QUESTIONS »
a - Summarize the excerpt on Brown's basketball life in two sentences.
b - From the excerpt on Brown, print the passage that begins at the words "Brown attended University" and stops after the words "the gold medal.".

EXCERPTED TEXT »
Brown was enshrined in the Basketball Hall of Fame as a coach on September 27, 2002. On July 8, 2021, the National Basketball Coaches Association awarded Brown the Chuck Daly Lifetime Achievement Award.

Early life and early basketball accomplishments
Brown is Jewish and was born in Brooklyn, New York. His maternal grandfather Hittelman was from Minsk, Belarus, and his mother's family immigrated to the United States in 1910 and opened a bakery in Brooklyn.  His mother met his father Milton Brown, a furniture salesman, when she was 26 years old.  He has an older brother, Herbert, who has been an NBA head coach. In 1947 his father died suddenly of a ruptured aneurysm.  His family moved first to Brooklyn, then to Long Beach, New York, on Long Island.  His mother lived until the age of 106.

A  point guard, Brown attended Long Beach High School. He won a gold medal with Team USA in basketball at the 1961 Maccabiah Games in Israel, on a team that included Art Heyman and Charley Rosen.

Brown attended University of North Carolina, where he played basketball under legendary coaches Frank McGuire and Dean Smith. Brown was an All-Atlantic Coast Conference player in 1963.

Playing career
A stellar player for the Tar Heels in the early 1960s, Brown was considered too small to play in the NBA. He began his post-college career with the NABL's Akron Wingfoots, where he played for two years (1964–65). He led the Wingfoots to the 1964 AAU National Championship. Brown was selected for Team USA's 1964 Summer Olympics team, which won the gold medal.

After a brief stint as an assistant coach at North Carolina, Brown joined the upstart American Basketball Association, playing with the New Orleans Buccaneers (1967–68), Oakland Oaks (1968–69), Washington Caps (1969–70), Virginia Squires (1970–71), and Denver Rockets (1971–72). Brown was named MVP of the ABA's first All-Star Game in 1968, and was named to the All-ABA Second Team the same year. Brown led the ABA in assists per game during the league's first three seasons, and when he ended his playing career, Brown was the ABA's all-time assist leader. His total of 2,509 assists places him seventh on the ABA's career list, and he holds the ABA record for assists in a game with 23. He was a three-time ABA All-Star.

Coaching and management career

Early years: 1969–1983
Brown's first head coaching job was at Davidson College in North Carolina in 1969. He resigned after less than two months, having never fielded a team or coached a game. He would not discuss the reasons for his resignation, saying only that "it was in the best interests of Davidson and myself".

Brown moved on to the ABA and coached with the Carolina Cougars and then the Denver Nuggets, who later joined the NBA in 1976, for five and a half seasons from 1974 to 1979. He then moved on to coach for UCLA (1979–1981), leading his freshman-dominated 1979–80 team to the NCAA title game before falling to Louisville, 59–54. However, that appearance was later vacated by the NCAA after two UCLA players were found to be ineligible—one of the few times a Final Four squad has had its record vacated. Brown was the head coach for the NBA's New Jersey Nets for two years following that, from 1981 to 1983.

(Extracted page text data)
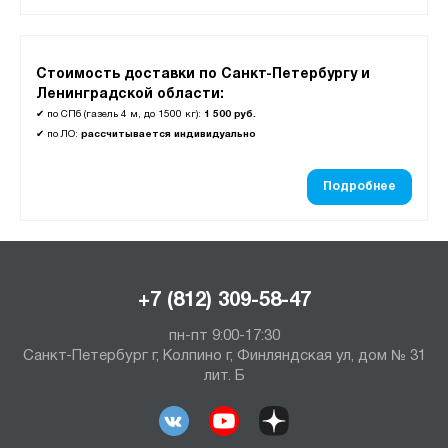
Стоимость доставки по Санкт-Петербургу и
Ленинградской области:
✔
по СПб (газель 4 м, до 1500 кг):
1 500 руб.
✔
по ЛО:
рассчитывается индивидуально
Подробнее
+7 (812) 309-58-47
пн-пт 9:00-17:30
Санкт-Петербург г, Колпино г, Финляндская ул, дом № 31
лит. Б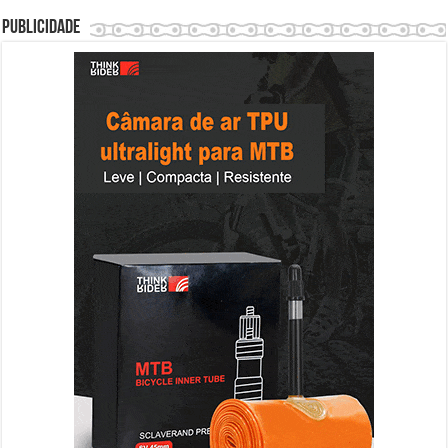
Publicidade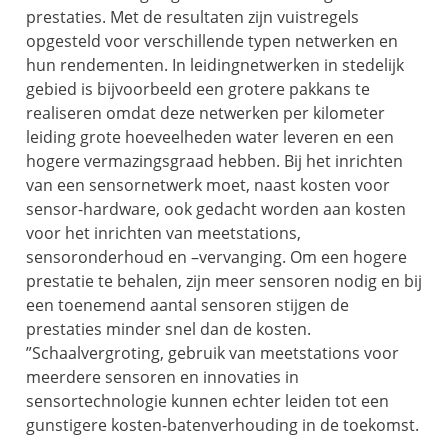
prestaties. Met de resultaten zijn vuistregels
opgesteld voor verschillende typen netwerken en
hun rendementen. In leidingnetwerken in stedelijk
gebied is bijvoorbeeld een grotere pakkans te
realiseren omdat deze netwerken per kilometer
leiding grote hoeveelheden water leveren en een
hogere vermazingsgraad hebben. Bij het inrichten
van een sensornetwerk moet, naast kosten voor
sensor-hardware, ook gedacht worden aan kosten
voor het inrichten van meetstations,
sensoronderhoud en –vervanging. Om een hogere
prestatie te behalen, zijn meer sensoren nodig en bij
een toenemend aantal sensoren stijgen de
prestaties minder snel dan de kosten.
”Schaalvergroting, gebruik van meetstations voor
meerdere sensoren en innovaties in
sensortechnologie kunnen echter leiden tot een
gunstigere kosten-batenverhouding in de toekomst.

...

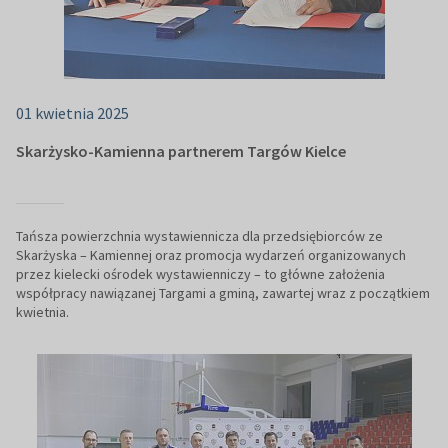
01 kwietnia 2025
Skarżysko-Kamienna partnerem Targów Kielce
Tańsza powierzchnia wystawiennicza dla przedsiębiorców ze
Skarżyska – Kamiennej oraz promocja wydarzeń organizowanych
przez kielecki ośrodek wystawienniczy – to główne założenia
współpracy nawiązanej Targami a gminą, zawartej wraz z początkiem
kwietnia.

...

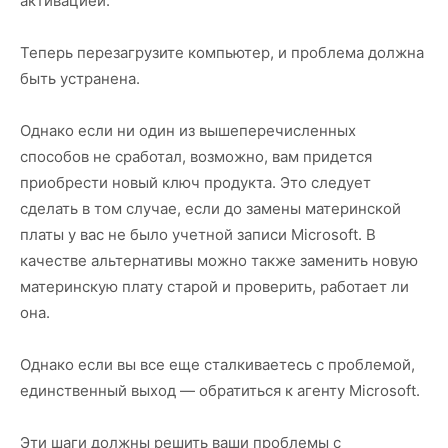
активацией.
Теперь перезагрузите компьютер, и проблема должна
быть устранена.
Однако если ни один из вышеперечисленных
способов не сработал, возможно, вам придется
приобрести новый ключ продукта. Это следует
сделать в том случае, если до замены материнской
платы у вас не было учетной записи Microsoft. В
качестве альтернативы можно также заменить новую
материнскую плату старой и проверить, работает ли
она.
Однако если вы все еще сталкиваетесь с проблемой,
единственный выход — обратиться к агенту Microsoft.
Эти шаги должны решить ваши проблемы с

ANSWER LIST »
a - Brown, a Jewish point guard born in Brooklyn, played at North Carolina under Frank McGuire and Dean Smith, won Olympic gold with Team USA in 1964, and ended his playing career with five ABA teams as the league's all-time assist leader. After resigning from Davidson College without coaching a game, he coached the Carolina Cougars, Denver Nuggets, UCLA, and New Jersey Nets, and he was enshrined in the Basketball Hall of Fame as a coach in 2002.

b -
Brown attended University of North Carolina, where he played basketball under legendary coaches Frank McGuire and Dean Smith. Brown was an All-Atlantic Coast Conference player in 1963.

Playing career
A stellar player for the Tar Heels in the early 1960s, Brown was considered too small to play in the NBA. He began his post-college career with the NABL's Akron Wingfoots, where he played for two years (1964–65). He led the Wingfoots to the 1964 AAU National Championship. Brown was selected for Team USA's 1964 Summer Olympics team, which won the gold medal.